That's a temporary solution at best, and hurts those that cannot afford to buy even with reduced prices which I believe is what is happening now. Lots of small time landlords exiting the market due to changing in taxation causing rent to increase. Oh, and house prices are still rising.
Unfortunately, it's mostly in places where people don't want to live, because there's no jobs in those areas.
The places with the jobs have severe housing shortages. Some of those shortages can be resolved by building more homes, but there are also places which look great right up until you realise they're on a flood plain.
But even the places where you can build more houses, if you just do that without also improving the surrounding infrastructure, you'll end up with horrible congestion… and if you're building infrastructure anyway, you should put that infrastructure in the places that already have houses so that businesses will want to start up there.
I live in Germany, and am moving to a place ~50km from my workplace. It's a small town with about 15k inhabitants. It's an affordable and nice place, but I'm only really doing because there's a direct regional train to the main city. In fact, I can commute faster than some people living _in_ the city.
But here's the thing: this train I'm talking about _is not_ an ICE, it's a _regional_ train, but it makes only one stop, and cruises at 160km/h. And being a regional train, I can ride on the Deutschlandticket, which costs 49 euros a month. Even if they raise the price on that ticket (likely), it will still be worth.
Good regional train services is the key to this problem. Provide nice services into the cities, allow those towns to densify around their station, and that will relieve the pressure.
> In fact, I can commute faster than some people living _in_ the city.

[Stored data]
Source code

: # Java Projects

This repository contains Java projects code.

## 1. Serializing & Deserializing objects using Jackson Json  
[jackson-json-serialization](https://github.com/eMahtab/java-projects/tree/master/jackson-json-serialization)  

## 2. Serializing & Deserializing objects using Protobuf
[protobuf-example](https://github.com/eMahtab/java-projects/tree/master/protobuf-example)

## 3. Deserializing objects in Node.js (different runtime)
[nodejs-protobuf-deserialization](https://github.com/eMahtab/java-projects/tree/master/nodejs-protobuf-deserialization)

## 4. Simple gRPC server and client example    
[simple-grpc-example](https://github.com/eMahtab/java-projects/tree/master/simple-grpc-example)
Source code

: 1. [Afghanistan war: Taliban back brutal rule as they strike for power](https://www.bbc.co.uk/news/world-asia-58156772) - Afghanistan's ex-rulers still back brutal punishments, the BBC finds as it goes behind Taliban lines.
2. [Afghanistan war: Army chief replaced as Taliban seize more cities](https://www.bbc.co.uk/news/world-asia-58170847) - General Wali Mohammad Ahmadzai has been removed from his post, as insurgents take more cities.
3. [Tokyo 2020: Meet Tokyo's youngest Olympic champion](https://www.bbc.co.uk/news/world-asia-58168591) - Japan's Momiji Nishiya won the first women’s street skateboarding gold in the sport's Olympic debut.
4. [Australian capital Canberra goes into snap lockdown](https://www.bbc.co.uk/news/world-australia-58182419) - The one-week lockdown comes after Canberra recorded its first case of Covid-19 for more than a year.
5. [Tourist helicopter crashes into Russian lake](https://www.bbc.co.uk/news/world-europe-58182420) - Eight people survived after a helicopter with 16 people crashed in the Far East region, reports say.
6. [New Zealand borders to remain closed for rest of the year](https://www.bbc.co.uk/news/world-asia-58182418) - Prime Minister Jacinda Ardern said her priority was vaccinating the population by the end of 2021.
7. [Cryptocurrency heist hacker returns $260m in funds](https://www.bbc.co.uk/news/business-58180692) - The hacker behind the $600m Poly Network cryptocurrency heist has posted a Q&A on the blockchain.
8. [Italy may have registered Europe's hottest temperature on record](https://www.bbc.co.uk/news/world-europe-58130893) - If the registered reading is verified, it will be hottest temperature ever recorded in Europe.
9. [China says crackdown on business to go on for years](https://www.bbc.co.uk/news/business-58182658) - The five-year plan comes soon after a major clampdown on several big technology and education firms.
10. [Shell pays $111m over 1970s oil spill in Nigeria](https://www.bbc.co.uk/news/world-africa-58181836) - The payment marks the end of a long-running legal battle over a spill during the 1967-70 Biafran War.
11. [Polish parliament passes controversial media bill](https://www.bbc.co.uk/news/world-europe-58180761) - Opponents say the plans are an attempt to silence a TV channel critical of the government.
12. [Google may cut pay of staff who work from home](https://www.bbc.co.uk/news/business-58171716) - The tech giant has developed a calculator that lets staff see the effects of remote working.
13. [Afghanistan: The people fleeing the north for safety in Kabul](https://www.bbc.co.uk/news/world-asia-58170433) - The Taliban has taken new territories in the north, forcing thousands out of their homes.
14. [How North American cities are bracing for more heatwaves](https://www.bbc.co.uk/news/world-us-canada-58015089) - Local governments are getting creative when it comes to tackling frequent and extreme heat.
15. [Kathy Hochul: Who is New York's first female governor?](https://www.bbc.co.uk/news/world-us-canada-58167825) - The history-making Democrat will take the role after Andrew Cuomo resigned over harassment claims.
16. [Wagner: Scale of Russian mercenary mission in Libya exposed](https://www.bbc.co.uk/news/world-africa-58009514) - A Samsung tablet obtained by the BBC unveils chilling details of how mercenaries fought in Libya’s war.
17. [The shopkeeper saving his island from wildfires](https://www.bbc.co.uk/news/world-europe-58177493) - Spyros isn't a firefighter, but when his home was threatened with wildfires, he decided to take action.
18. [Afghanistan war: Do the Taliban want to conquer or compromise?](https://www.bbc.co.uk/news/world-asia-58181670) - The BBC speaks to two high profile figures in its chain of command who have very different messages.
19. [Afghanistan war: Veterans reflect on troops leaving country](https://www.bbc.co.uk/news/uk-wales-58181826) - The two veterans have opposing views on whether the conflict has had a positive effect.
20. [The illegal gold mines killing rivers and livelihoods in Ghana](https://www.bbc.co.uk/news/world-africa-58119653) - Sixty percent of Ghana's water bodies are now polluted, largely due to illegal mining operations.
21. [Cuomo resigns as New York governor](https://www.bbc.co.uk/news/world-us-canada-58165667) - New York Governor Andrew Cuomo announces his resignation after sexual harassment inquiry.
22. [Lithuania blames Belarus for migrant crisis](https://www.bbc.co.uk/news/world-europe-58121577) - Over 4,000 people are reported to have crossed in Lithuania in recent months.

# List of tasks:
• a. Format the stored entries from the line with "behind Taliban lines." to the line with "4. [Australian capital" as a Markdown table with two columns, Row and Line, skipping any blank lines.
• b. Pick up the discussion about housing and regional trains right after its final line and keep writing.
The housing discussion and the stored entries have no connection to each other.

# Answer list:
• a.
| Row | Line |
|---|---|
| 1 | : 1. [Afghanistan war: Taliban back brutal rule as they strike for power](https://www.bbc.co.uk/news/world-asia-58156772) - Afghanistan's ex-rulers still back brutal punishments, the BBC finds as it goes behind Taliban lines. |
| 2 | 2. [Afghanistan war: Army chief replaced as Taliban seize more cities](https://www.bbc.co.uk/news/world-asia-58170847) - General Wali Mohammad Ahmadzai has been removed from his post, as insurgents take more cities. |
| 3 | 3. [Tokyo 2020: Meet Tokyo's youngest Olympic champion](https://www.bbc.co.uk/news/world-asia-58168591) - Japan's Momiji Nishiya won the first women’s street skateboarding gold in the sport's Olympic debut. |
| 4 | 4. [Australian capital Canberra goes into snap lockdown](https://www.bbc.co.uk/news/world-australia-58182419) - The one-week lockdown comes after Canberra recorded its first case of Covid-19 for more than a year. |

• b.
I've noticed a similar thing here in Berlin with some of the surrounding commuter towns.
I certainly hope the Deutschlandticket stays at the current price; but you're right, it will still be good value even if the price goes up — even the more expensive BVG ABC ticket is still only around 1/5th the price of a UK Cambridge-London season ticket.
My hope is that the political cost of cutting the Deutschlandticket (as in, let it go back to the previous situation) would be too high, so governments will find a way of making it fit in the budget and only bump the price a little.
As context, for people not in Germany: each transportation region sets their own prices, but the new (nationally subsided) €49 ticket is already cheaper than monthlies in most places. This is good and convenient for people living in downtown, but it is a godsend for people living in suburbs, because their distance-based monthlies were sometimes two or three times that. For people living in the edge of a region and commuting to another, it was even worse, as they needed tickets from both regions.
I believe the equivalent "legacy" ticket on Deutsche Bahn (all regional transport free) was something like €212/month. €49 is one hell of a deal.
I observe that my parents still live in a five bedroom home they purchased in the 1980s. This is not uncommon where I live. As the next generation moved out, they couldn’t find housing because their parents never left. In areas like where I grew up, it’s a ghost town of under-occupied monster homes and shuttered schools.
Time to roll out some tax policies designed to incentivize the old to move along and free up space for the young.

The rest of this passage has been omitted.